● WHAT YOU HAVE TO DO: Copy the entries below word for word, from the first line through the line containing "2012: 2012 -> 2016", with both ends included.

>> Start

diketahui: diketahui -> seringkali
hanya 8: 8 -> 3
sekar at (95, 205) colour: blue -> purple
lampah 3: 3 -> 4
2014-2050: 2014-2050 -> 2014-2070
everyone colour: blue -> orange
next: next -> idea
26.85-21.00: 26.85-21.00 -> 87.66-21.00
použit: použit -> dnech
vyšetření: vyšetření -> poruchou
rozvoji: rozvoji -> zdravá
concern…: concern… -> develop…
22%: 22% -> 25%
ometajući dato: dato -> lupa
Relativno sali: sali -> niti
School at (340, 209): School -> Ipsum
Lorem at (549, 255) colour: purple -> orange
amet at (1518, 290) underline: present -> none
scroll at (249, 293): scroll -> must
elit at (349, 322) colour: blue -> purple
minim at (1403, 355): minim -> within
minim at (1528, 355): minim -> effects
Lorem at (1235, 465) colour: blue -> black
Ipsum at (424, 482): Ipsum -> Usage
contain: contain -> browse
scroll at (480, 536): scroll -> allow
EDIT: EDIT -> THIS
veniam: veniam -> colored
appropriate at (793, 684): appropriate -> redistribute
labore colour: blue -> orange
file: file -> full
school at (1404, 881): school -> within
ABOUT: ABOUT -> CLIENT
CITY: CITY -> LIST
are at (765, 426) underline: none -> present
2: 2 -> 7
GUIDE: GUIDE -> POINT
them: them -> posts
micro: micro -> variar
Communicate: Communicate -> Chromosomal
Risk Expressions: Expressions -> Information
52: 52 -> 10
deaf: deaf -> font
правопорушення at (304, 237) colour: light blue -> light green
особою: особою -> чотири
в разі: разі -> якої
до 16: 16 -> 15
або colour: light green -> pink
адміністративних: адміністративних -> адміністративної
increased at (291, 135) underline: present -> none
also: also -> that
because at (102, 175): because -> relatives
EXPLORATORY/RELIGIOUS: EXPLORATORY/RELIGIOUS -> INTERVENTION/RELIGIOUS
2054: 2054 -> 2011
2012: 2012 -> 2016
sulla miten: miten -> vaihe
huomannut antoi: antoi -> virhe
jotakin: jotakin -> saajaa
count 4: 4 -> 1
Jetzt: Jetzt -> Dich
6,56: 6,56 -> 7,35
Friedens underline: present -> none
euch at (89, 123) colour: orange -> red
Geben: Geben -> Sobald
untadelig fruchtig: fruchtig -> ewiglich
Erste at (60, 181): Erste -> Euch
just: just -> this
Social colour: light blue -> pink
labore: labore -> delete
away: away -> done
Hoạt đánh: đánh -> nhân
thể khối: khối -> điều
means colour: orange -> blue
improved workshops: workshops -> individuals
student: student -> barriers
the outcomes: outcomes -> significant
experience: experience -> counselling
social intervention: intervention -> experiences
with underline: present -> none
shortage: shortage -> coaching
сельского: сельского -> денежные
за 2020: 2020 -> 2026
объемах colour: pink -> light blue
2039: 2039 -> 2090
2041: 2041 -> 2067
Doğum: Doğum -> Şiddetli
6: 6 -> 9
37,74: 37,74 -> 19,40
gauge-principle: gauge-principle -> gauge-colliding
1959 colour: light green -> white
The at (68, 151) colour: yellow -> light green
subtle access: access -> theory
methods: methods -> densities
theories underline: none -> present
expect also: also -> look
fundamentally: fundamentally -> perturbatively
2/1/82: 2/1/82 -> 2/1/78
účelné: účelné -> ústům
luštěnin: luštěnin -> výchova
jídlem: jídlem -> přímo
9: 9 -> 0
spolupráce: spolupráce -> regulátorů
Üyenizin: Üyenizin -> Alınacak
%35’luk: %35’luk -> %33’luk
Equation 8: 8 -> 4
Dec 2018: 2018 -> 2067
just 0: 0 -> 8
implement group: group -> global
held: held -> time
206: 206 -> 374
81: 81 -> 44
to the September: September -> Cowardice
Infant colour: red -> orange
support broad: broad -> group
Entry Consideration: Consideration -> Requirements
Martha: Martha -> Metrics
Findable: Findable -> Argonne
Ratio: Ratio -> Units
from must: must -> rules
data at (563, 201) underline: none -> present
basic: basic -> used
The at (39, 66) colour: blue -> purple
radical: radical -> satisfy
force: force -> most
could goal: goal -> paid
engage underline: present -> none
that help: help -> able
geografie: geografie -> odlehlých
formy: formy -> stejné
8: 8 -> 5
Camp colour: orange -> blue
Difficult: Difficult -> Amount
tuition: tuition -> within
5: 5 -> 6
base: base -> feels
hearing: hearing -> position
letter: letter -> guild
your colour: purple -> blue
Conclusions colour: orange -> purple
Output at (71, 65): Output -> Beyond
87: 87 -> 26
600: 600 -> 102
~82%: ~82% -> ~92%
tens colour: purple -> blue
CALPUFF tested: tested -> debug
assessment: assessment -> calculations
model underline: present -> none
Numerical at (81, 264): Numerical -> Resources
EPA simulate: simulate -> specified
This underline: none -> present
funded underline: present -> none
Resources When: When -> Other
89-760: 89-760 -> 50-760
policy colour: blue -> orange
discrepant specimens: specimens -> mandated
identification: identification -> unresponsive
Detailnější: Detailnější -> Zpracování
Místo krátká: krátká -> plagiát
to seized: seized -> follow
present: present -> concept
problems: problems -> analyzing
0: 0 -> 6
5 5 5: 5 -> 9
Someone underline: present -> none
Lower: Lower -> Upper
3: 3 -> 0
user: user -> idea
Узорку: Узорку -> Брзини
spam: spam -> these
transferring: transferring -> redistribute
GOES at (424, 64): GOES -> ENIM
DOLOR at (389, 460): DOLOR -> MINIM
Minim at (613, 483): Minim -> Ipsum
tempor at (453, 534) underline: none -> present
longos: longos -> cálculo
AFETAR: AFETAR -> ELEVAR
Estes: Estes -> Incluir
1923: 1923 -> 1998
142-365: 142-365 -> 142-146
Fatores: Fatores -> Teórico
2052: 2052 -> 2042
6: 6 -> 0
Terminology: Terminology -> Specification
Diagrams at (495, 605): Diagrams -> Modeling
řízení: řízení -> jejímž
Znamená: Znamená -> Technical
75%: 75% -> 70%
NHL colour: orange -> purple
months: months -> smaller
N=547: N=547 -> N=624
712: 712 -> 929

>> End

● SOLUTION FOR THIS PROBLEM:
diketahui: diketahui -> seringkali
hanya 8: 8 -> 3
sekar at (95, 205) colour: blue -> purple
lampah 3: 3 -> 4
2014-2050: 2014-2050 -> 2014-2070
everyone colour: blue -> orange
next: next -> idea
26.85-21.00: 26.85-21.00 -> 87.66-21.00
použit: použit -> dnech
vyšetření: vyšetření -> poruchou
rozvoji: rozvoji -> zdravá
concern…: concern… -> develop…
22%: 22% -> 25%
ometajući dato: dato -> lupa
Relativno sali: sali -> niti
School at (340, 209): School -> Ipsum
Lorem at (549, 255) colour: purple -> orange
amet at (1518, 290) underline: present -> none
scroll at (249, 293): scroll -> must
elit at (349, 322) colour: blue -> purple
minim at (1403, 355): minim -> within
minim at (1528, 355): minim -> effects
Lorem at (1235, 465) colour: blue -> black
Ipsum at (424, 482): Ipsum -> Usage
contain: contain -> browse
scroll at (480, 536): scroll -> allow
EDIT: EDIT -> THIS
veniam: veniam -> colored
appropriate at (793, 684): appropriate -> redistribute
labore colour: blue -> orange
file: file -> full
school at (1404, 881): school -> within
ABOUT: ABOUT -> CLIENT
CITY: CITY -> LIST
are at (765, 426) underline: none -> present
2: 2 -> 7
GUIDE: GUIDE -> POINT
them: them -> posts
micro: micro -> variar
Communicate: Communicate -> Chromosomal
Risk Expressions: Expressions -> Information
52: 52 -> 10
deaf: deaf -> font
правопорушення at (304, 237) colour: light blue -> light green
особою: особою -> чотири
в разі: разі -> якої
до 16: 16 -> 15
або colour: light green -> pink
адміністративних: адміністративних -> адміністративної
increased at (291, 135) underline: present -> none
also: also -> that
because at (102, 175): because -> relatives
EXPLORATORY/RELIGIOUS: EXPLORATORY/RELIGIOUS -> INTERVENTION/RELIGIOUS
2054: 2054 -> 2011
2012: 2012 -> 2016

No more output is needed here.